例えば、売上というのはその数字を前月比や前年同月比で比べるだけで、企業の成長度合いを見比べることが出来たりする数字です。 この数字が適当であると、そういった単純比較すらもしづらくなるため、売上は売り上げた月に計上します。

売上を売り上げた月に計上することの重要性は分かってもらえたと思いますが、ここで問題が出てきます。
というのも、先程の月末締めの翌月末支払いの場合、売上は取引をした月に計上しなければならないのですが、実際にはお金を受け取っていません。この場合は、どの様に帳面に書けばよいのでしょうか。
複式簿記の振替伝票で言えば、売上は収益なので右の貸方に書くのですが、では相手方科目、つまり左に何の勘定科目を書けばよいのでしょうか。 現金をもらったわけでもないし振込も行われていないため、現金や預金は書くことが出来ません。

ここで登場するのが、売掛金です。 この売掛金は、取引実態があるので売上はあるけれども、今現在支払いを受けていない、つまりはツケ払いの金額となります。
この売掛金は、実質は得意先に対する貸付金のようなものなのですが、先程も言いましたが、B to B 取引の場合は2か月以内には何らかの方法で支払いが行われるお金です。
その為、この売掛金で直接支払いが出来なかったとしても、少し待てば支払いは行われるため、当座資産として含みます。

当座資金に含まれない流動資産


話を当座比率に戻すと、当座資産とは流動資産の中でも、直ぐに支払いに当てることが出来るような資産のことを指します。
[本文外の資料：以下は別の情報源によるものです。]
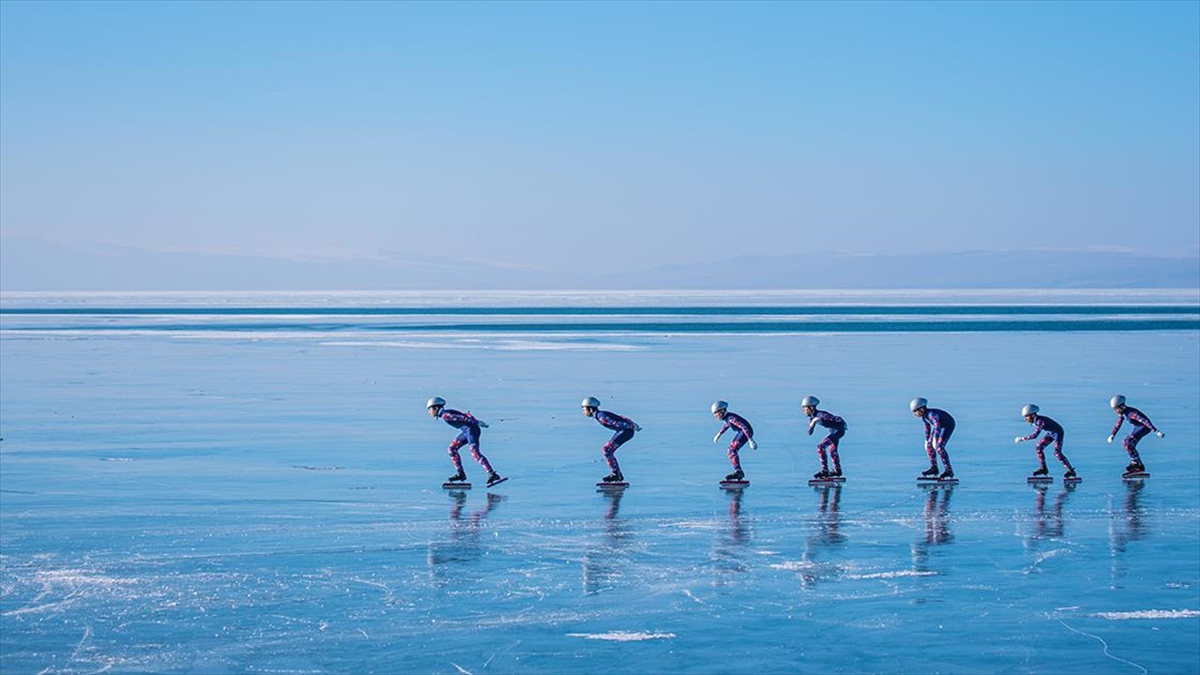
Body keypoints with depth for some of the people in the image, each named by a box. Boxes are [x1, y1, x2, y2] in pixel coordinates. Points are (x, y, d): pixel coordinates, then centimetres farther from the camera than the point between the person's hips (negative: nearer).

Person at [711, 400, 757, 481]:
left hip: (746, 432, -11)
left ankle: (738, 472, -24)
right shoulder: (726, 417, 5)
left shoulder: (731, 418, -25)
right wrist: (719, 434, 38)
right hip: (741, 432, 11)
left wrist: (750, 440, -38)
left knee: (732, 450, -20)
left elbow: (744, 427, -32)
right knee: (730, 450, 14)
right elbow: (727, 425, 30)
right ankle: (740, 473, 20)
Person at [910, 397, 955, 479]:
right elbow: (927, 427, 12)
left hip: (948, 425, -10)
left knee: (938, 446, -21)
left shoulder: (931, 414, -33)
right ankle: (934, 468, 19)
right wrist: (927, 440, 16)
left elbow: (937, 426, -45)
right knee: (929, 445, 7)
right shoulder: (923, 416, -4)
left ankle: (949, 471, -17)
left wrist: (935, 439, -52)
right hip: (939, 426, 10)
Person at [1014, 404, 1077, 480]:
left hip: (1057, 433, -9)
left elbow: (1035, 435, -39)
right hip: (1051, 433, 9)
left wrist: (1022, 439, -34)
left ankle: (1071, 471, -11)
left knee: (1057, 453, -19)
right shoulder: (1035, 420, -8)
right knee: (1038, 447, 3)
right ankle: (1043, 468, 12)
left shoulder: (1040, 421, -35)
現金や銀行預金や、今回説明した売掛金などが含まれます。
では、流動資産の中でも当座資産に含まれないような資産とは何かというと、まずは、前回から問題になっている商品です。 この商品は別名『棚卸資産』と呼ばれたりもします。
この他には、繰延資産やその他流動資産が含まれます。

この内、繰延資産に関してですが、この説明は難しい上に、このコンテンツでターゲットとしている中小企業の場合はあまり関係のない項目だと思わるので、今回は説明を省きます。
その他流動資産ですが、これは前渡金とか前払金、立替金や短期貸付金などが含まれます。 立替金や短期貸付金は従業員や他人に対する貸付ですが、最長で1年間は現金化出来ないため、直ぐに現金化出来るようなものではないため省きます。
前渡し金や前払金は、将来発生する費用に対して前もって支払いを済ませている類のお金なので、実際に費用が発生するタイミングで消えてしまうものです。

その為、これらは他の支払いに回せるようなお金ではないため、当座資産には含みません。 このようなものを省いた『当座資産』を流動負債で割ることで出した数字が、当座比率です。
この当座比率は、前に説明した流動比率や正味運転資本とは違い、商品在庫などは省いて出された数字となるため、結構厳し目の数字となります。
その為、流動比率で安全性を示すためには200%必要だとされていましたが、この当座比率は100%で安全性が示せることになります。 以上が当座比率の説明となります。次回も、短期の財務分析についてみていきます。